**Action item**
In the data below, how many lines contain the string "Νεράιδας"? Give only the number.

(Dataset entries)

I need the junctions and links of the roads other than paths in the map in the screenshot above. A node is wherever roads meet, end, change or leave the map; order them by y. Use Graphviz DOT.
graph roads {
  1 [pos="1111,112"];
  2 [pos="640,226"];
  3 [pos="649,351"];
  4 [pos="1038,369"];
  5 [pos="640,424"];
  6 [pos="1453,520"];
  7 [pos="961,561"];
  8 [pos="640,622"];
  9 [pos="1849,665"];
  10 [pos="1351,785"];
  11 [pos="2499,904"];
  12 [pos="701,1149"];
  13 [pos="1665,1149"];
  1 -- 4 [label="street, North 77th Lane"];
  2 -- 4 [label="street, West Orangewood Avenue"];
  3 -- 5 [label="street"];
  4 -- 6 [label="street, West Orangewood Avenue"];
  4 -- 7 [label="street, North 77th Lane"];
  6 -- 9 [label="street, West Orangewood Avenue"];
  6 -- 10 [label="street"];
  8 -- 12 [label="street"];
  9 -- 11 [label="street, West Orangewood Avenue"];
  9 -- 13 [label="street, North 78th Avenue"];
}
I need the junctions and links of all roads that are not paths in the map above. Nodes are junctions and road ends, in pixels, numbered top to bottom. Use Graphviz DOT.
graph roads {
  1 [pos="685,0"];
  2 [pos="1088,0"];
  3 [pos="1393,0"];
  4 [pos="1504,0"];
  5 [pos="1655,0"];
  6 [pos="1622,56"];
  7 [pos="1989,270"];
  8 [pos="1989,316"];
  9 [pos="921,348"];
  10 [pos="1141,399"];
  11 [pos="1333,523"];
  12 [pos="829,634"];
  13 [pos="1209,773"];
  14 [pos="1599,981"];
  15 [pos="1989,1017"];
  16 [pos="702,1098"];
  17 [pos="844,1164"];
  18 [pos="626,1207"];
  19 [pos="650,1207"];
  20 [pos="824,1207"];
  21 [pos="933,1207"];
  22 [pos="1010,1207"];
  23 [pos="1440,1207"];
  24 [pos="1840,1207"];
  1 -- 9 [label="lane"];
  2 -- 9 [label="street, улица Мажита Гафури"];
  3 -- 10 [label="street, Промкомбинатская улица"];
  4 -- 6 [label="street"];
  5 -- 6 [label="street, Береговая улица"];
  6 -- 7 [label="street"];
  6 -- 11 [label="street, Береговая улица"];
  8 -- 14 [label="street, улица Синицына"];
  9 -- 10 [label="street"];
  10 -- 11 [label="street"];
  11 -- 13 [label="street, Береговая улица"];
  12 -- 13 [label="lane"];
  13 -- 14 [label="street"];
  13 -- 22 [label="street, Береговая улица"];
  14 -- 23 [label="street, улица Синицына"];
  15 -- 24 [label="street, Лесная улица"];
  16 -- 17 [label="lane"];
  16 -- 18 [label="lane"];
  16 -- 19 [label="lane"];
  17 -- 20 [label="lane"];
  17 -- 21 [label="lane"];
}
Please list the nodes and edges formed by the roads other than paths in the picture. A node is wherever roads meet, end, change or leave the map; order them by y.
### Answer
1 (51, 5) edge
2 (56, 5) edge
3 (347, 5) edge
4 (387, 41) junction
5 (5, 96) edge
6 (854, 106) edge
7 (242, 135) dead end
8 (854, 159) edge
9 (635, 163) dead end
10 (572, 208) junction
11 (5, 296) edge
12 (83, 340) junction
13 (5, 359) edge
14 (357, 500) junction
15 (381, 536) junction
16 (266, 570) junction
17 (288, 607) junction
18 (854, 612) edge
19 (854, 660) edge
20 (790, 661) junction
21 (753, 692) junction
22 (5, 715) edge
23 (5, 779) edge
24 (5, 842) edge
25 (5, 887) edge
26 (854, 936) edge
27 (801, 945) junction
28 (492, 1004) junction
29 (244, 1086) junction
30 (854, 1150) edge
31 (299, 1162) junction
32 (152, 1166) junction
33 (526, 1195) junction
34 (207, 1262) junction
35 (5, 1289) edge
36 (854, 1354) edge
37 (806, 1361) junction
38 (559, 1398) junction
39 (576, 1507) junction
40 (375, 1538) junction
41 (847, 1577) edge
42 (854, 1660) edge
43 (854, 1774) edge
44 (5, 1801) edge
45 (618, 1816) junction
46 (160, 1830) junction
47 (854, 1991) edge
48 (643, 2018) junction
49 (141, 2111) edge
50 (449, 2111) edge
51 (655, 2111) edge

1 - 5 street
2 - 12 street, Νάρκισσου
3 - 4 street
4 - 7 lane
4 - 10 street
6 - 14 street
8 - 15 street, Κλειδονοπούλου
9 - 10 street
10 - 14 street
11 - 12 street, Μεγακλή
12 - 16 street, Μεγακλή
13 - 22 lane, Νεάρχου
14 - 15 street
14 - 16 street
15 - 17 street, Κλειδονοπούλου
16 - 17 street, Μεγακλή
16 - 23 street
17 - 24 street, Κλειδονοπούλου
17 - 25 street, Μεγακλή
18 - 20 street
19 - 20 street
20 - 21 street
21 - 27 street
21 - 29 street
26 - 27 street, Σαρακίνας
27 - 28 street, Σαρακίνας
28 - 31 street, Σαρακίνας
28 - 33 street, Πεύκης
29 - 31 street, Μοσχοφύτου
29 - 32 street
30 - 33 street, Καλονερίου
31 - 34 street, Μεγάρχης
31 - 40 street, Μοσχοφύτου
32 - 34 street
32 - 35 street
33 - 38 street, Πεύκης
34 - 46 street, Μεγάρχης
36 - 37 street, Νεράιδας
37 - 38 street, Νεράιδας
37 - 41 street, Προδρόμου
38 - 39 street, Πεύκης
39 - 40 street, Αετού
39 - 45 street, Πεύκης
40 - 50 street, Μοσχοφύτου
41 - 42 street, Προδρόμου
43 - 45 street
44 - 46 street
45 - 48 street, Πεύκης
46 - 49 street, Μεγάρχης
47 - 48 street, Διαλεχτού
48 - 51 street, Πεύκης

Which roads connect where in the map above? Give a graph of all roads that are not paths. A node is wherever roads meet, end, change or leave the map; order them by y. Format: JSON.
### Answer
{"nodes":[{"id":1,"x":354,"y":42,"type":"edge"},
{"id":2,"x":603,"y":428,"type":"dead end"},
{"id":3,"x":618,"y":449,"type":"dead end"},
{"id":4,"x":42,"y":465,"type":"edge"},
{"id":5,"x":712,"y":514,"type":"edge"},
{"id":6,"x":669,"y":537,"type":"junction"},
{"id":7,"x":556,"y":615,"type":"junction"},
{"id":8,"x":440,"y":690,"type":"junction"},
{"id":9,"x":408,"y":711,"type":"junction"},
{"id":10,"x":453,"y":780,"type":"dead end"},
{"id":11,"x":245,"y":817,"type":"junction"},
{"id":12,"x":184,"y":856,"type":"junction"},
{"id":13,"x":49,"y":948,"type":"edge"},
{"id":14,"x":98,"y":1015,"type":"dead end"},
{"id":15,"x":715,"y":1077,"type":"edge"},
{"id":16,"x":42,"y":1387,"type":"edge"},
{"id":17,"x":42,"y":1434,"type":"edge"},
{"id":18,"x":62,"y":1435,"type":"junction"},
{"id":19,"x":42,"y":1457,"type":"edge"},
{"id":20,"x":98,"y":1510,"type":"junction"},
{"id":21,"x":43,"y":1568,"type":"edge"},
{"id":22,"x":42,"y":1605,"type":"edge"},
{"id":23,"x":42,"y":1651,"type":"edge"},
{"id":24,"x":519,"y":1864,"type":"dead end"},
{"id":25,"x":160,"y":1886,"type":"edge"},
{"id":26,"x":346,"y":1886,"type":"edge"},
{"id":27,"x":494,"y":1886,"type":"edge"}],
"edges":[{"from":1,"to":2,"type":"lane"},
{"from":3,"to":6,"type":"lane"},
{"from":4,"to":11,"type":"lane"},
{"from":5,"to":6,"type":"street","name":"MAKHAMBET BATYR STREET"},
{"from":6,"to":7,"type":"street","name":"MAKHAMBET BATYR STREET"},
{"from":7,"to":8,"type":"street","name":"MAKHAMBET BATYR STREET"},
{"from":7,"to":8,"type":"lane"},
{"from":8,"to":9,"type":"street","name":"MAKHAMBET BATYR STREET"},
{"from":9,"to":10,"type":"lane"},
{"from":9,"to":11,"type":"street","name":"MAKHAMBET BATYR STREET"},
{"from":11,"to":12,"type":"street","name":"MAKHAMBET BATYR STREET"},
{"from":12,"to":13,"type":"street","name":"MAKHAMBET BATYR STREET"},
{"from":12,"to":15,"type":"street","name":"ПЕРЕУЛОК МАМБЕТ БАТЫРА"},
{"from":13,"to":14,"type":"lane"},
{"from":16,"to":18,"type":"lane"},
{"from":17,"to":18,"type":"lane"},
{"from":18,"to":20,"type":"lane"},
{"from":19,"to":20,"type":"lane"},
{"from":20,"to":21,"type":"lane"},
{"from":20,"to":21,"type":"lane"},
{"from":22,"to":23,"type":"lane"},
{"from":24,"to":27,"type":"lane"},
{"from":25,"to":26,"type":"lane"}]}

**Written answer**
2